Slurm
Welcome to the SLURM guide for managing and running training jobs on your cluster.
This guide assumes a single-node setup with 8 GPUs.
Slurm Configuration
1. SLURM Basics
SLURM (Simple Linux Utility for Resource Management) is a powerful job scheduler used in cluster environments.
Key components include:
- Nodes – Machines or compute instances in the cluster.
- Partitions – Groups of nodes for scheduling jobs.

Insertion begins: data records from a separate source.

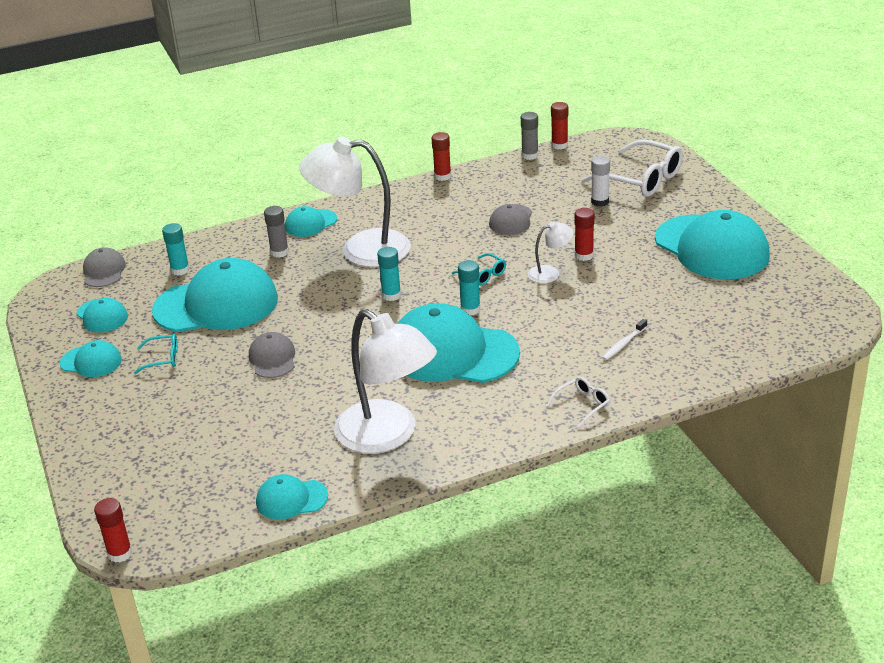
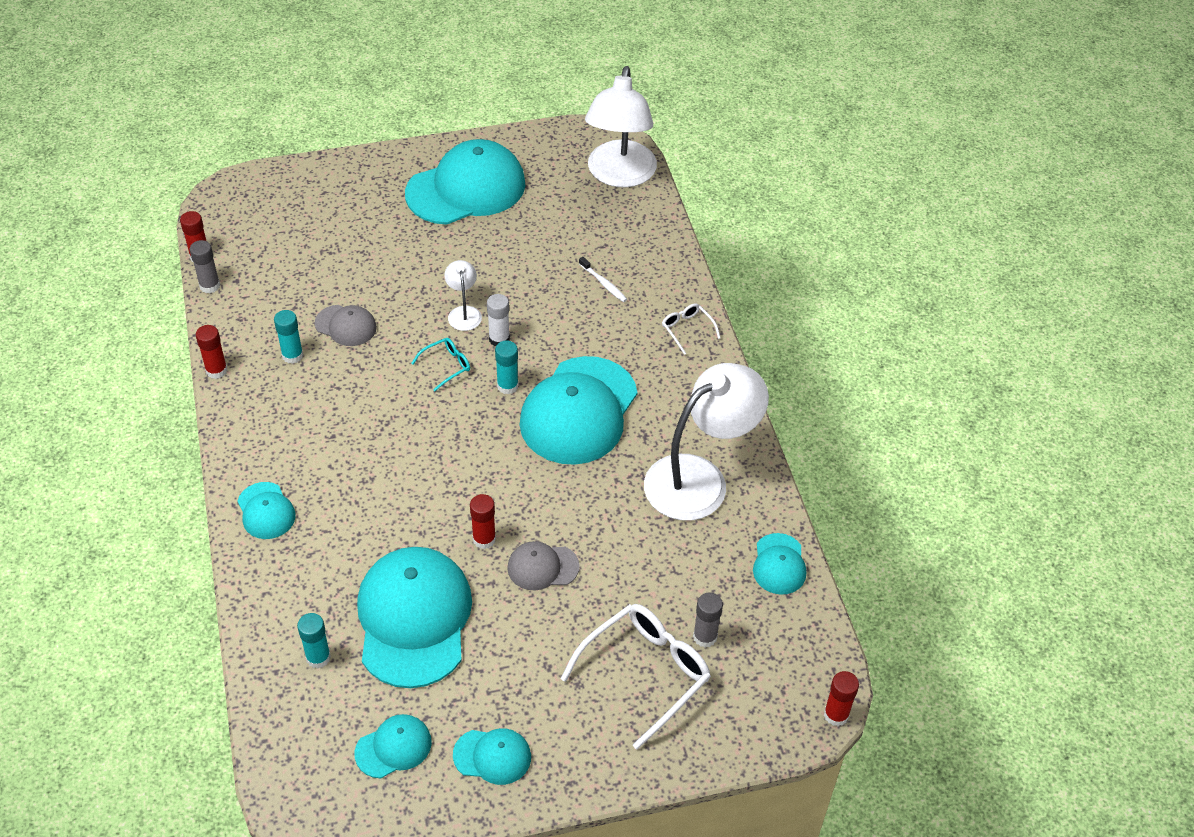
camera: 85 degrees left, 15 degrees up
(91, 361) = (492, 756): turquoise cap -> turquoise cap turned 75 degrees clockwise
(104, 271) = (284, 749): grey cap -> none
(162, 358) = (509, 677): turquoise glasses -> none
(279, 252) = (321, 547): grey glue stick -> grey glue stick (705, 637)
(361, 249) = (349, 466): white lamp -> white lamp (619, 175)
(391, 295) = (456, 449): turquoise glue stick -> turquoise glue stick (292, 355)
(584, 255) = (442, 281): red glue stick -> red glue stick (484, 539)
(600, 202) = (342, 248): white glue stick -> white glue stick (499, 339)
(641, 179) = (312, 208): white glasses -> white glasses (645, 673)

- Jobs – Tasks submitted to the scheduler for execution.
2. Common SLURM Commands
Here are some essential SLURM commands you’ll use frequently:
Check node status
sinfo
Submit a job
sbatch job_script.sh
Monitor jobs
squeue
Cancel a job
scancel JOB_ID
Setting Up a Job Script
Example: Single-Node Training Job Script
Create a file named train_job.sh with the following content:
#!/bin/bash
#SBATCH --job-name=single-node-training
#SBATCH --nodes=1
#SBATCH --ntasks=1
#SBATCH --cpus-per-task=8
#SBATCH --gres=gpu:8
#SBATCH --partition=all
#SBATCH --time=02:00:00
#SBATCH --output=%x_%j.out
#SBATCH --error=%x_%j.err
# Load modules
module load cuda/11.8
module load pytorch/2.0
# Environment variables
export NCCL_DEBUG=INFO
export MASTER_ADDR=localhost
export MASTER_PORT=12345
# Run the job
srun torchrun --nproc_per_node=8 train.py
Key Directives Explained
| Directive | Description |
|---|---|
--nodes | Number of nodes to use for the job (1 for single node). |
--ntasks | Total number of tasks (1 for single node). |
--gres=gpu:8 | Request 8 GPUs for training. |
--partition | Partition or queue name (e.g., all). |
--time | Maximum job runtime (hh:mm:ss). |
--output, --error | Define output and error log file names. |
Advanced SLURM Features
1. Job Arrays
For batch processing or hyperparameter tuning, use a Job Array:
#SBATCH --array=1-10
This creates 10 jobs with IDs 1 through 10. You can access the array task ID with the variable:
$SLURM_ARRAY_TASK_ID
2. Job Dependencies
To run jobs sequentially or conditionally, use dependencies:
sbatch --dependency=afterok:JOB_ID job_script.sh
This ensures the new job starts only after the specified job completes successfully.
Submitting the Job
Submit your SLURM job using:
sbatch train_job.sh
Once submitted, SLURM will queue and execute your job based on resource availability.
Monitoring the Job
Check Job Status
View jobs currently in the queue:
squeue -u $USER
View Logs
After the job starts, output logs will appear in the .out file defined in your script:
less single-node-training_JOBID.out
You can also check the .err file for any errors.
Troubleshooting
1. Common Issues
- Insufficient Resources – Ensure the requested number of GPUs are available in the chosen partition.
- Job Stuck in Queue – Check partition status using
sinfoor verify dependency constraints.
2. Debugging Tips
View detailed job information:
scontrol show job JOBID
Check the .err file for error messages and SLURM-specific issues.